Aim of the task — Return, word for word, the part of the essay on patriotic songs in early schooling that runs from "By Jill Simonian" to "their educational experience?".

Exercise passage —
BEGIN

By Jill Simonian
Music unifies through differences. It’s been said that the history of a people is found in its songs. So why, in this most contentious time of division, isn’t every Kindergarten classroom singing songs to unite our youngest Americans, through differences, from the very beginning of their educational experience?
Visit any elementary school, and I’ll wager you’ll be hard-pressed to find children who recognize, much less know the words to, timeless melodies that have endured and carried us as Americans through our flawed but shared history. At one time, patriotic and folksongs were standardized lessons throughout Kindergarten and First Grade, to establish foundational love of country before our nation’s mistakes and stains were broached in middle and high school. No more.
Once again, this year’s Gallup poll measuring patriotism among young people hit a 25-year all-time low — only 30 percent of Gen Z and younger Millennials (age 18-34) claim they are “very” or “extremely” proud to be American. As a mom of two teens, I’m saddened that most of my daughters’ generation likely aligns with these dismal findings… and was likely never introduced to America’s glorious story through the songs that carried their grandparents through hard economic times and wars protecting our liberty. Thanks to my own weekly research and commentary about the miseducation happening inside American classrooms, I’m now convinced that removing our nation’s patriotic songs and folk music from early education standards allowed for the infiltration of anti-Americanism now wielded at our youngest learners.

END

Supplied information —

BEGIN

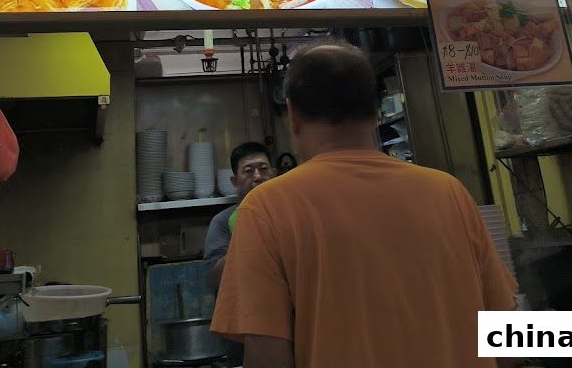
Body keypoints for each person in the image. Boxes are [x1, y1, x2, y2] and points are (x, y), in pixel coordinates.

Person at [211, 41, 518, 368]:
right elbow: (504, 334)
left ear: (293, 115)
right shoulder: (449, 191)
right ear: (375, 111)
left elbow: (267, 356)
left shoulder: (266, 208)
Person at [204, 141, 274, 290]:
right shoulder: (223, 221)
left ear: (274, 174)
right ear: (235, 181)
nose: (258, 176)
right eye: (248, 171)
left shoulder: (288, 214)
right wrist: (247, 236)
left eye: (263, 169)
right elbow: (214, 279)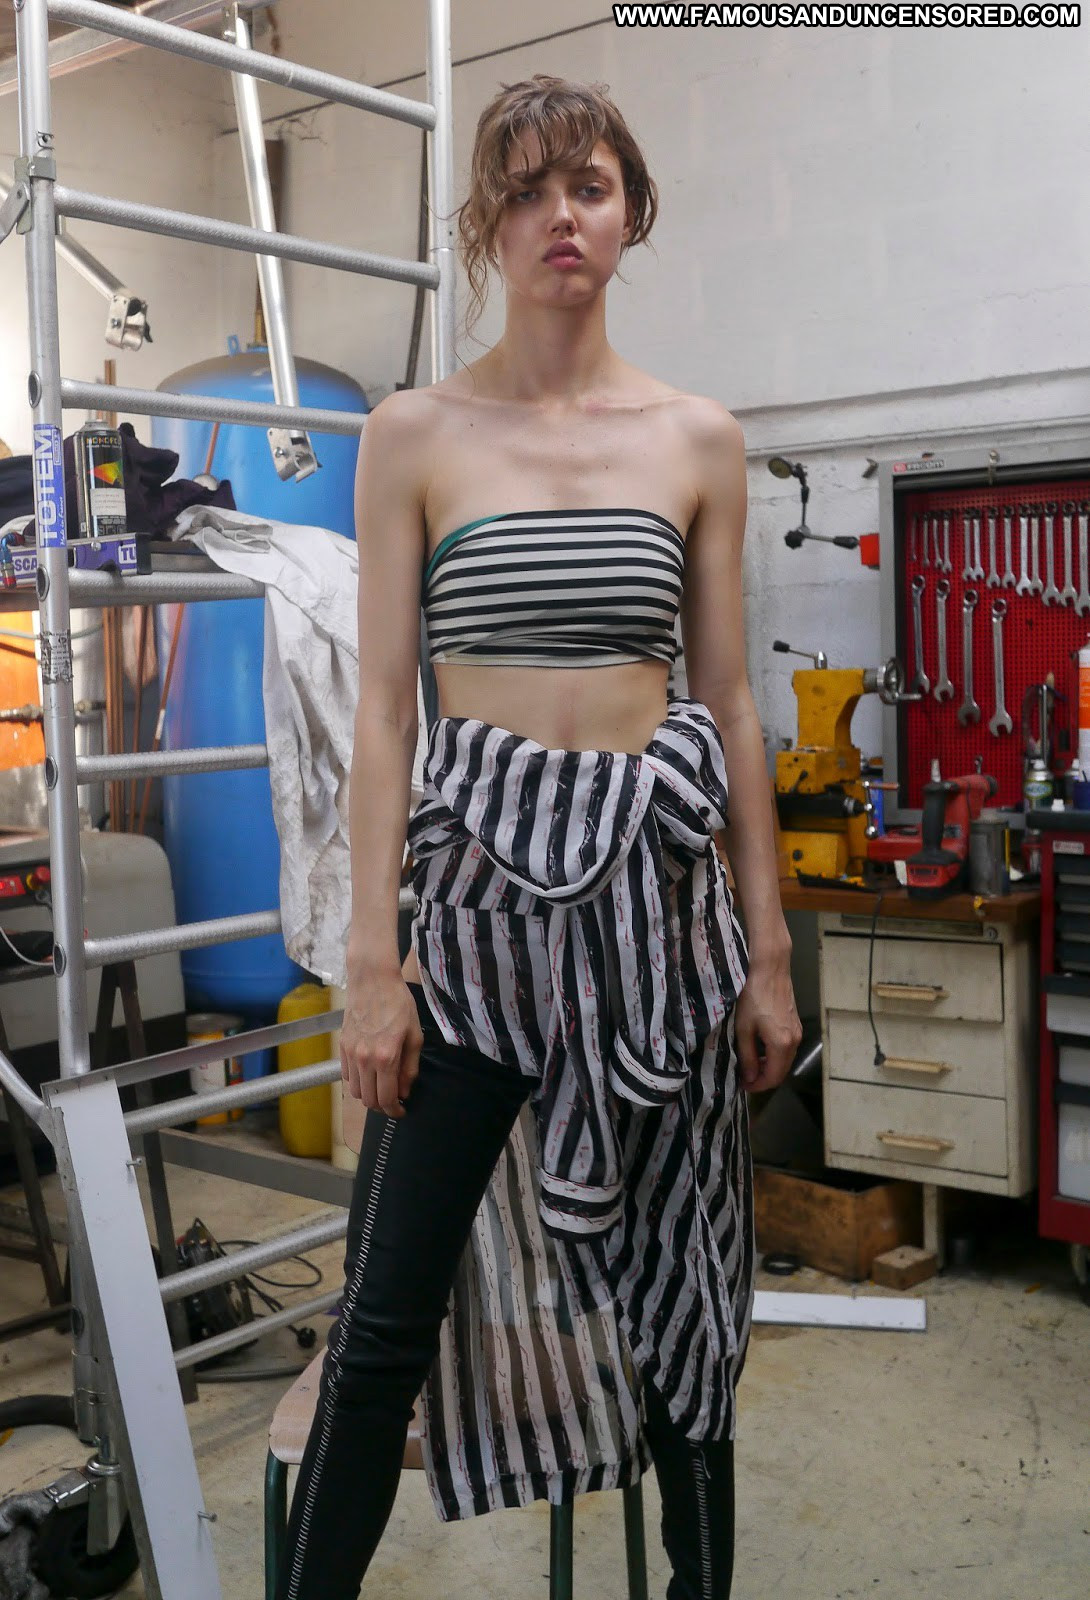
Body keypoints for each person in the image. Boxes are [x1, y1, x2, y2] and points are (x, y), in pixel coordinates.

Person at [277, 73, 802, 1600]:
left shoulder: (696, 439)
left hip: (654, 926)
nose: (557, 215)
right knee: (382, 1321)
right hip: (474, 935)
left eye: (585, 184)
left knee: (683, 1303)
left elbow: (729, 705)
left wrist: (765, 954)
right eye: (523, 191)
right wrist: (373, 964)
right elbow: (385, 712)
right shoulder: (412, 433)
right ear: (486, 229)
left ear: (630, 212)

END

Task output —
By Jill Simonian
Music unifies through differences. It’s been said that the history of a people is found in its songs. So why, in this most contentious time of division, isn’t every Kindergarten classroom singing songs to unite our youngest Americans, through differences, from the very beginning of their educational experience?